* [PROBLEM DETAILS]: Print exactly the lines below between the line containing "Dugan, who recently" and the line containing "consuming a lot of protein.", counting both of those lines. Leave pictures out.

┏━━

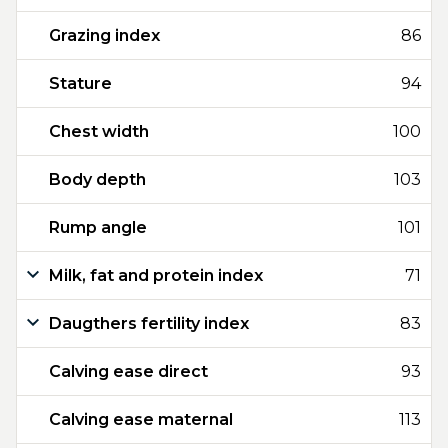
Grazing index
86
Stature
94
Chest width
100
Body depth
103
Rump angle
101
Milk, fat and protein index
71
Daugthers fertility index
83
Calving ease direct
93
Calving ease maternal
113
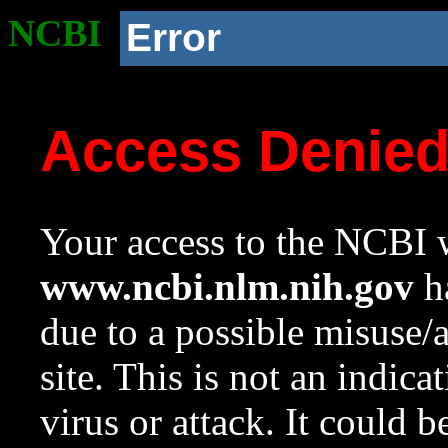
NCBI
Error
Access Denie
Your access to the NCBI w
www.ncbi.nlm.nih.gov
ha
due to a possible misuse/
site. This is not an indica
virus or attack. It could 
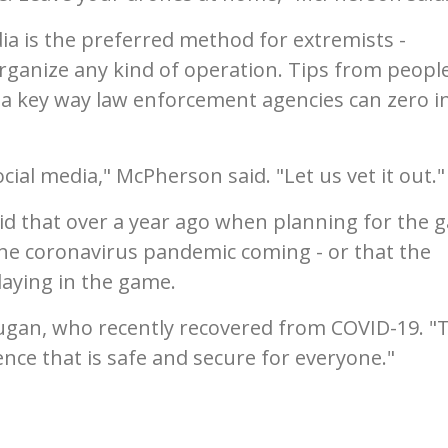
ia is the preferred method for extremists -
organize any kind of operation. Tips from peopl
a key way law enforcement agencies can zero i
cial media," McPherson said. "Let us vet it out."
id that over a year ago when planning for the 
he coronavirus pandemic coming - or that the
aying in the game.
Dugan, who recently recovered from COVID-19. "
ience that is safe and secure for everyone."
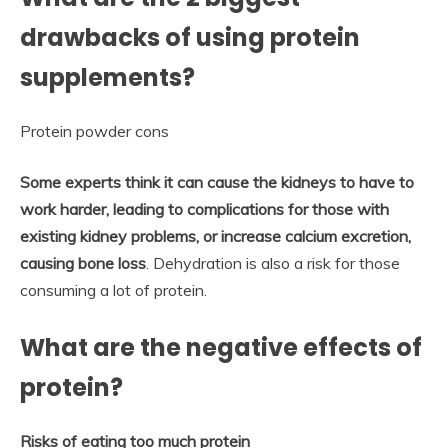
drawbacks of using protein
supplements?
Protein powder cons
Some experts think it can cause the kidneys to have to
work harder, leading to complications for those with
existing kidney problems, or increase calcium excretion,
causing bone loss
. Dehydration is also a risk for those
consuming a lot of protein.
What are the negative effects of
protein?
Risks of eating too much protein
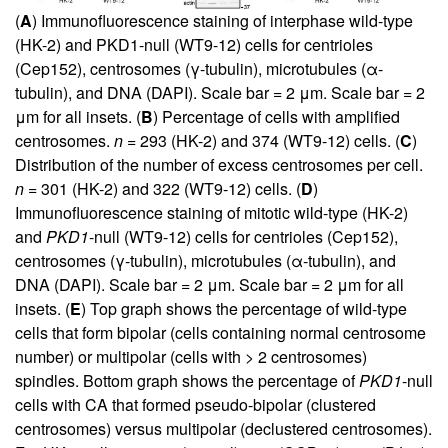
(
A
) Immunofluorescence staining of interphase wild-type
(HK-2) and PKD1-null (WT9-12) cells for centrioles
(Cep152), centrosomes (γ-tubulin), microtubules (α-
tubulin), and DNA (DAPI). Scale bar = 2 μm. Scale bar = 2
μm for all insets. (
B
) Percentage of cells with amplified
centrosomes.
n
= 293 (HK-2) and 374 (WT9-12) cells. (
C
)
Distribution of the number of excess centrosomes per cell.
n
= 301 (HK-2) and 322 (WT9-12) cells. (
D
)
Immunofluorescence staining of mitotic wild-type (HK-2)
and
PKD1
-null (WT9-12) cells for centrioles (Cep152),
centrosomes (γ-tubulin), microtubules (α-tubulin), and
DNA (DAPI). Scale bar = 2 μm. Scale bar = 2 μm for all
insets. (
E
) Top graph shows the percentage of wild-type
cells that form bipolar (cells containing normal centrosome
number) or multipolar (cells with > 2 centrosomes)
spindles. Bottom graph shows the percentage of
PKD1
-null
cells with CA that formed pseudo-bipolar (clustered
centrosomes) versus multipolar (declustered centrosomes).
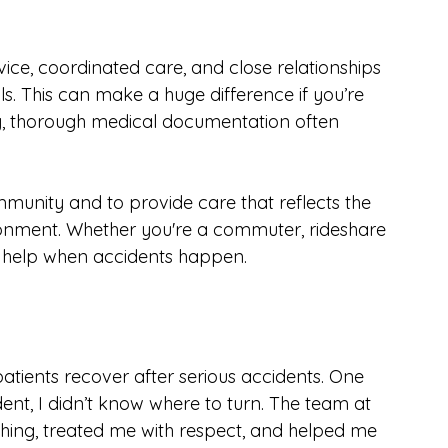
s easily accessible to patients throughout the 
for an appointment or travel far for 
vice, coordinated care, and close relationships 
ls. This can make a huge difference if you’re 
ly, thorough medical documentation often 
munity and to provide care that reflects the 
ronment. Whether you're a commuter, rideshare 
to help when accidents happen.
atients recover after serious accidents. One 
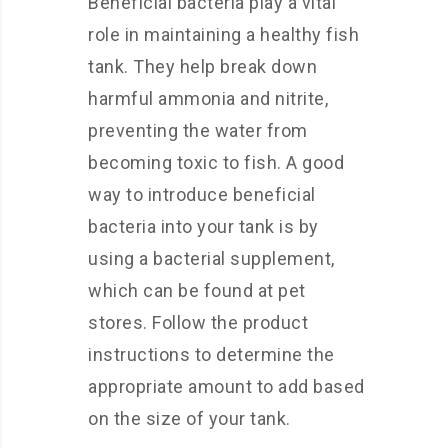
Beneficial bacteria play a vital
role in maintaining a healthy fish
tank. They help break down
harmful ammonia and nitrite,
preventing the water from
becoming toxic to fish. A good
way to introduce beneficial
bacteria into your tank is by
using a bacterial supplement,
which can be found at pet
stores. Follow the product
instructions to determine the
appropriate amount to add based
on the size of your tank.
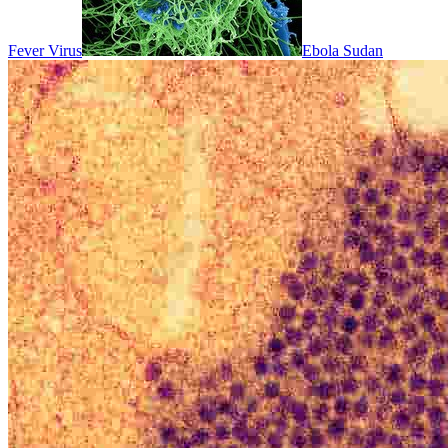
Fever Virus
Ebola Sudan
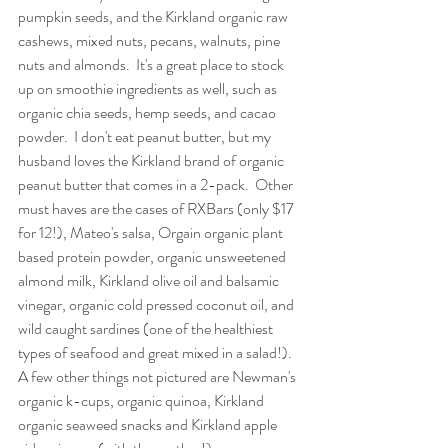
pumpkin seeds, and the Kirkland organic raw 
cashews, mixed nuts, pecans, walnuts, pine 
nuts and almonds.  It's a great place to stock 
up on smoothie ingredients as well, such as 
organic chia seeds, hemp seeds, and cacao 
powder.  I don't eat peanut butter, but my 
husband loves the Kirkland brand of organic 
peanut butter that comes in a 2-pack.  Other 
must haves are the cases of RXBars (only $17 
for 12!), Mateo's salsa, Orgain organic plant 
based protein powder, organic unsweetened 
almond milk, Kirkland olive oil and balsamic 
vinegar, organic cold pressed coconut oil, and 
wild caught sardines (one of the healthiest 
types of seafood and great mixed in a salad!). 
A few other things not pictured are Newman's 
organic k-cups, organic quinoa, Kirkland 
organic seaweed snacks and Kirkland apple 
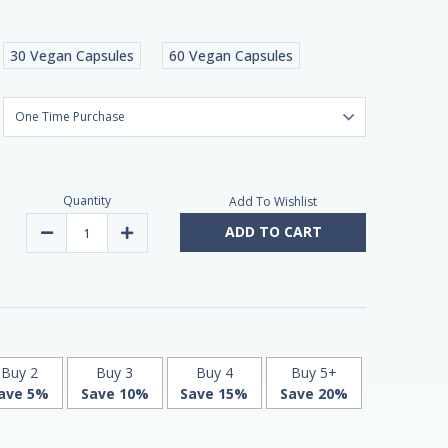
30 Vegan Capsules
60 Vegan Capsules
Quantity
Add To Wishlist
ADD TO CART
Decrease
Increase
Quantity
Quantity
of
of
Liposomal
Liposomal
Coenzyme
Coenzyme
Q10
Q10
|
|
60
60
V-
V-
Caps
Caps
by
by
Buy 2
Buy 3
Buy 4
Buy 5+
MITO
MITO
ave 5%
Save 10%
Save 15%
Save 20%
Biomedical
Biomedical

┗━━

* [OUTPUT OF THE TASK]:
Dugan, who recently recovered from COVID-19. "
ience that is safe and secure for everyone."
drawbacks of using protein
supplements?
Protein powder cons
Some experts think it can cause the kidneys to have to
work harder, leading to complications for those with
existing kidney problems, or increase calcium excretion,
causing bone loss
. Dehydration is also a risk for those
consuming a lot of protein.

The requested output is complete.